The classic eye exam may be about to get an upgrade.
Researchers have developed an online vision test—fueled by artificial intelligence (AI)—that produces much more accurate diagnoses than the sheet of capital letters we’ve been staring at since the 19th century. If perfected, the test could also help patients with eye diseases track their vision at home.
“It’s an intriguing idea” that reveals just how antiquated the classic eye test is, says Laura Green, an ophthalmologist at the Krieger Eye Institute. Green was not involved with the work, but she studies ways to use technology to improve access to health care.
The classic eye exam, known as the Snellen chart, has been around since 1862. The farther down the sheet a person can read, the better their vision. The test is quick and easy to administer, but it has problems, says Chris Piech, a computer scientist at Stanford University. Patients start to guess at letters when they become blurry, he says, which means they can get different scores each time they take the test.
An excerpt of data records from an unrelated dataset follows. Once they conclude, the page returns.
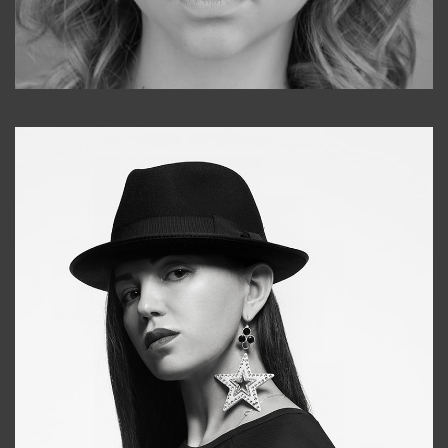
Galya
+998911648651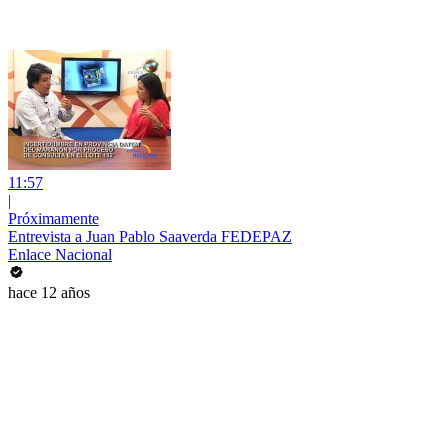
11:57
|
Próximamente
Entrevista a Juan Pablo Saaverda FEDEPAZ
Enlace Nacional
hace 12 años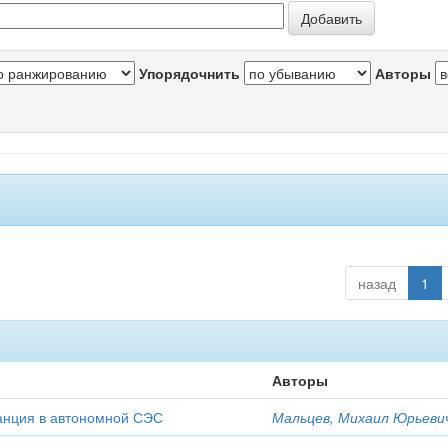
Упорядочнить
Авторы
назад
1
Авторы
анция в автономной СЭС
Мальцев, Михаил Юрьеви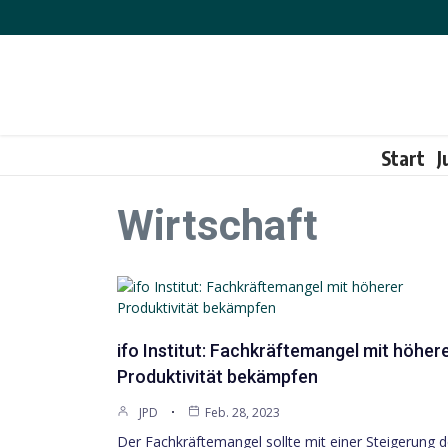
Zum Inhalt springen
Start
J
Wirtschaft
ifo Institut: Fachkräftemangel mit höher
Produktivität bekämpfen
JPD
Feb. 28, 2023
Der Fachkräftemangel sollte mit einer Steigerung d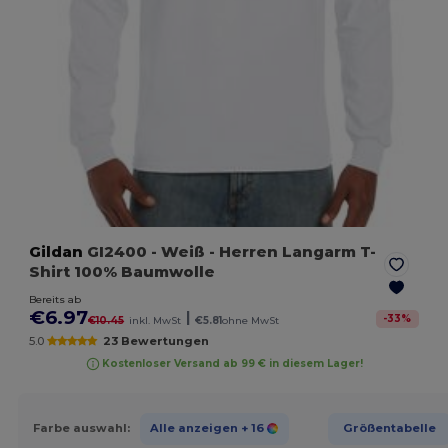
Gildan
GI2400
- Weiß
- Herren Langarm T-
Shirt 100% Baumwolle
Bereits ab
€6.97
|
-
33
%
€10.45
inkl. MwSt
€5.81
ohne MwSt
5.0
23 Bewertungen
Kostenloser Versand ab 99 € in diesem Lager!
Farbe auswahl:
Alle anzeigen
+ 16
Größentabelle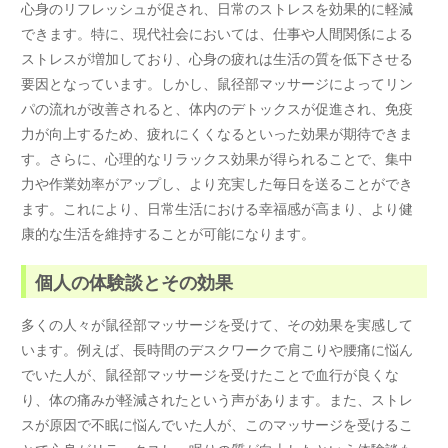
心身のリフレッシュが促され、日常のストレスを効果的に軽減
できます。特に、現代社会においては、仕事や人間関係による
ストレスが増加しており、心身の疲れは生活の質を低下させる
要因となっています。しかし、鼠径部マッサージによってリン
パの流れが改善されると、体内のデトックスが促進され、免疫
力が向上するため、疲れにくくなるといった効果が期待できま
す。さらに、心理的なリラックス効果が得られることで、集中
力や作業効率がアップし、より充実した毎日を送ることができ
ます。これにより、日常生活における幸福感が高まり、より健
康的な生活を維持することが可能になります。
個人の体験談とその効果
多くの人々が鼠径部マッサージを受けて、その効果を実感して
います。例えば、長時間のデスクワークで肩こりや腰痛に悩ん
でいた人が、鼠径部マッサージを受けたことで血行が良くな
り、体の痛みが軽減されたという声があります。また、ストレ
スが原因で不眠に悩んでいた人が、このマッサージを受けるこ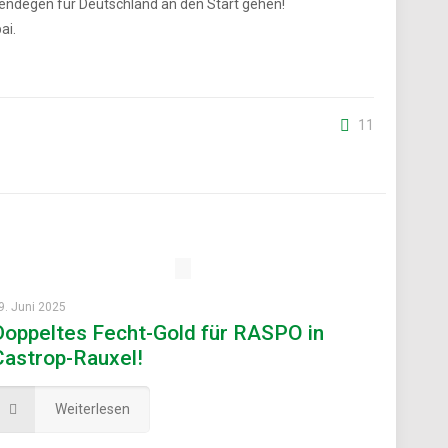
mendegen für Deutschland an den Start gehen!
ai.
11
9. Juni 2025
Doppeltes Fecht-Gold für RASPO in
Castrop-Rauxel!
Weiterlesen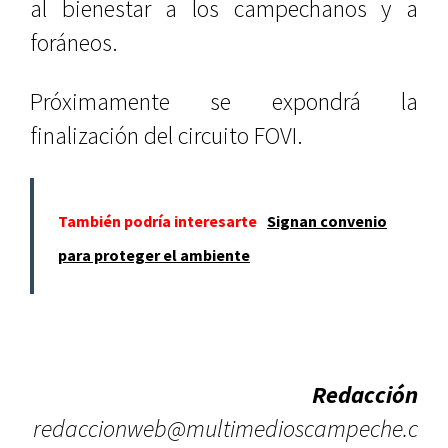
al bienestar a los campechanos y a
foráneos.
Próximamente se expondrá la
finalización del circuito FOVI.
También podría interesarte
Signan convenio
para proteger el ambiente
Redacción
redaccionweb@multimedioscampeche.c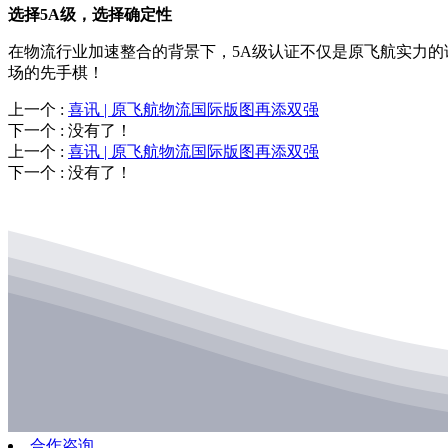
选择5A级，选择确定性
在物流行业加速整合的背景下，5A级认证不仅是原飞航实力
场的先手棋！
上一个
:
喜讯 | 原飞航物流国际版图再添双强
下一个
:
没有了！
上一个
:
喜讯 | 原飞航物流国际版图再添双强
下一个
:
没有了！
合作咨询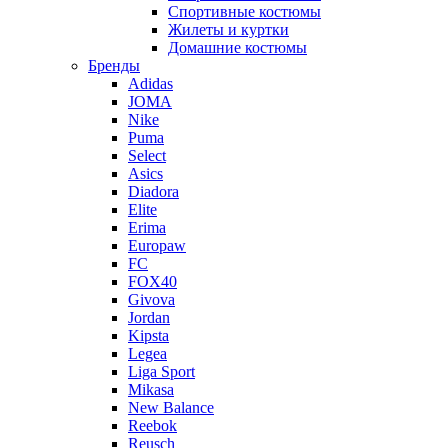
Спортивные костюмы
Жилеты и куртки
Домашние костюмы
Бренды
Adidas
JOMA
Nike
Puma
Select
Asics
Diadora
Elite
Erima
Europaw
FC
FOX40
Givova
Jordan
Kipsta
Legea
Liga Sport
Mikasa
New Balance
Reebok
Reusch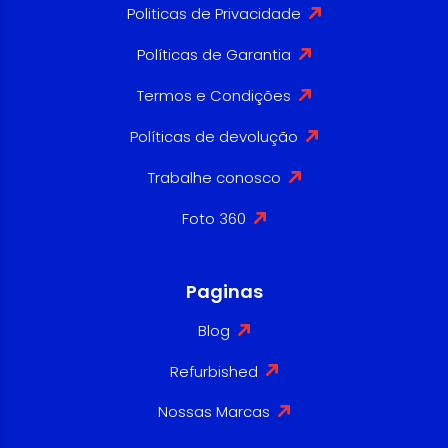
Politicas de Privacidade
Políticas de Garantia
Termos e Condições
Políticas de devolução
Trabalhe conosco
Foto 360
Paginas
Blog
Refurbished
Nossas Marcas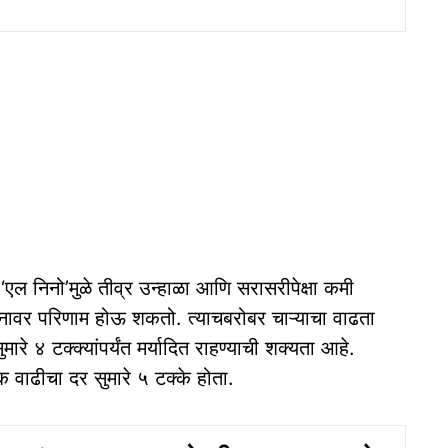
 ‘एल निनो’मुळे तीव्र उन्हाळा आणि सरासरीपेक्षा कमी
दनावर परिणाम होऊ शकतो. त्याचबरोबर चाऱ्याचा वाढता
मारे ४ टक्क्यांपर्यंत मर्यादित राहण्याची शक्यता आहे.
वाढीचा दर सुमारे ५ टक्के होता.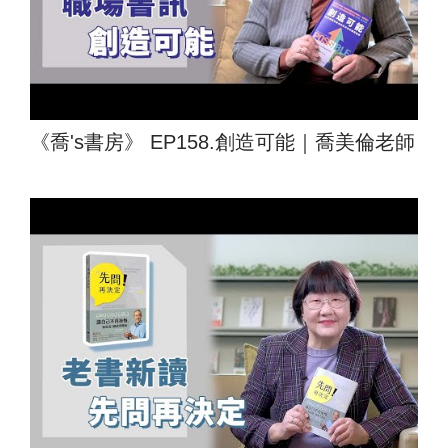
《喬's書房》 EP158.創造可能｜喬美倫老師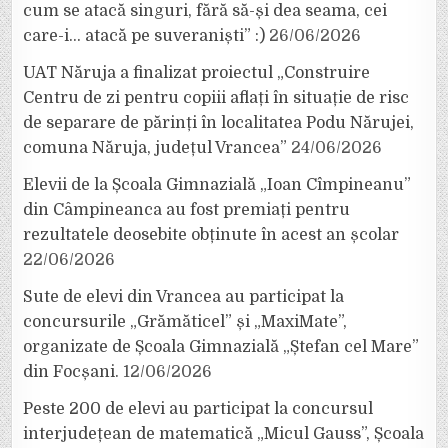
cum se atacă singuri, fără să-și dea seama, cei
care-i… atacă pe suveraniști” :)
26/06/2026
UAT Năruja a finalizat proiectul „Construire
Centru de zi pentru copiii aflați în situație de risc
de separare de părinți în localitatea Podu Nărujei,
comuna Năruja, județul Vrancea”
24/06/2026
Elevii de la Școala Gimnazială „Ioan Cîmpineanu”
din Câmpineanca au fost premiați pentru
rezultatele deosebite obținute în acest an școlar
22/06/2026
Sute de elevi din Vrancea au participat la
concursurile „Grămăticel” și „MaxiMate”,
organizate de Școala Gimnazială „Ștefan cel Mare”
din Focșani.
12/06/2026
Peste 200 de elevi au participat la concursul
interjudețean de matematică „Micul Gauss”, Școala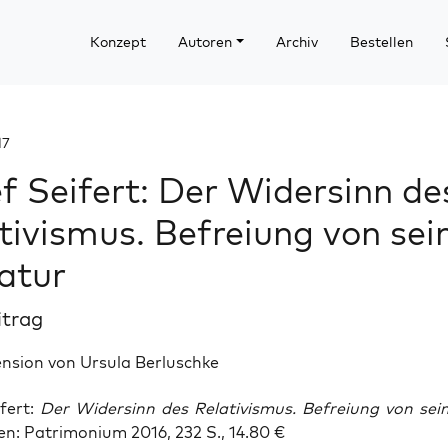
Konzept
Autoren
Archiv
Bestellen
17
f Seifert: Der Widersinn de
tivismus. Befreiung von sei
atur
itrag
nsion von Ursula Berluschke
­fert:
Der Wider­sinn des Rela­ti­vis­mus. Befrei­ung von sei­
n: Patri­mo­ni­um 2016, 232 S., 14.80 €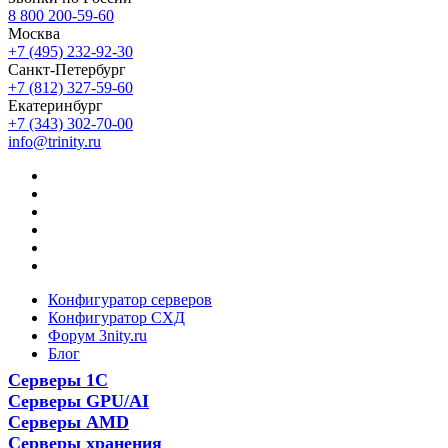
8 800 200-59-60
Москва
+7 (495) 232-92-30
Санкт-Петербург
+7 (812) 327-59-60
Екатеринбург
+7 (343) 302-70-00
info@trinity.ru
Конфигуратор серверов
Конфигуратор СХД
Форум 3nity.ru
Блог
Серверы 1С
Серверы GPU/AI
Серверы AMD
Серверы хранения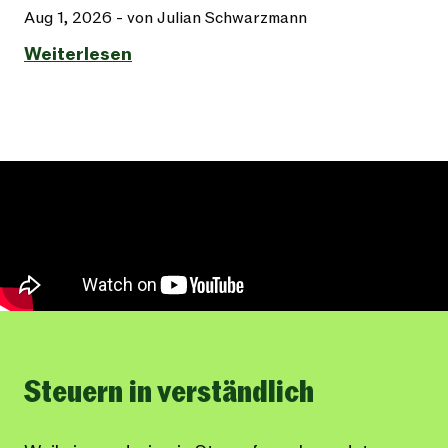
Aug 1, 2026
- von Julian Schwarzmann
Weiterlesen
Steuern in verständlich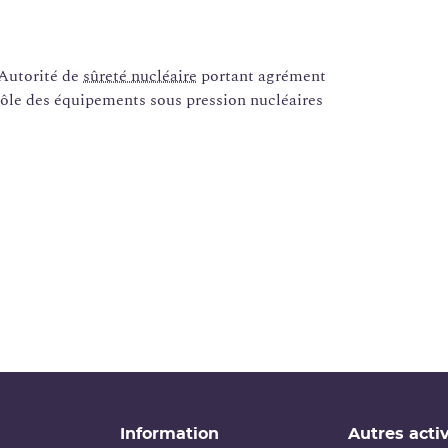
'Autorité de
sûreté nucléaire
portant agrément
trôle des équipements sous pression nucléaires
Information
Autres activ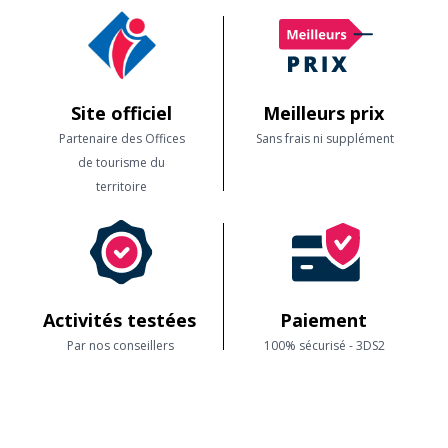
Site officiel
Meilleurs prix
Partenaire des Offices
Sans frais ni supplément
de tourisme du
territoire
Activités testées
Paiement
Par nos conseillers
100% sécurisé - 3DS2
Piech is no stranger to the Snellen test. At age 10, doctors diagnosed him with chronic uveitis, an inflammatory eye disease. “I was sitting through all these tests and it was pretty obvious to me that it was terribly inaccurate,” he says. He wanted to find a way to remove human error from the Snellen exam, while improving its accuracy.
So Piech and his colleagues developed an online test. Users first calibrate their screen size by adjusting a box on a web page to the size of a credit card. After entering the distance they are from the screen, the test displays an “E” in one of four orientations. Based on the answer, the algorithm then uses statistics to make a prediction for a vision score, similar to how AIs make a playlist based on your favorite artists, or what ads to show based on what you clicked on earlier. As the test goes on, the algorithm is able to make a more accurate prediction about the score. The test asks 20 questions per eye and takes a couple minutes to complete.
When the researchers ran their “Stanford acuity test” (StAT) through 1000 computer simulations mimicking real patients, the diagnostic reduced error by 74% compared with the Snellen test, the team reports this month in the Proceedings of the AAAI Conference on Artificial Intelligence. The simulations work by starting with a known acuity score and factors in the types of mistakes a human might make. It then virtually “takes” the different eye tests in order to compare how accurate they are. The team used this instead of actual patients because it starts with the “true” acuity—something unknown in a human.
You can take StAT yourself at myeyes.ai, although Piech cautions that the test isn’t meant to replace doctor visits just yet.
“It’s definitely helpful,” says Mark Blecher, an ophthalmologist in Philadelphia who’s written opinion articles comparing various eye tests before. Online eye tests aren’t really new, but Blecher commended the clever use of AI in boosting accuracy.
Blecher says for the next step it would be important to consider the circumstances in which the user takes the test. Things like room lighting or screen brightness could affect the scores, he says.
Whether the StAT test will actually replace the Snellen chart is up for debate. Blecher says getting all eye care professionals to agree on a new standard would be “daunting at best” because the status quo can be hard to overcome.
Green is more optimistic. “I think that it would very quickly get adopted by over 80% of ophthalmology practices,” she says. “We really are desperate to have some good way of doing this.”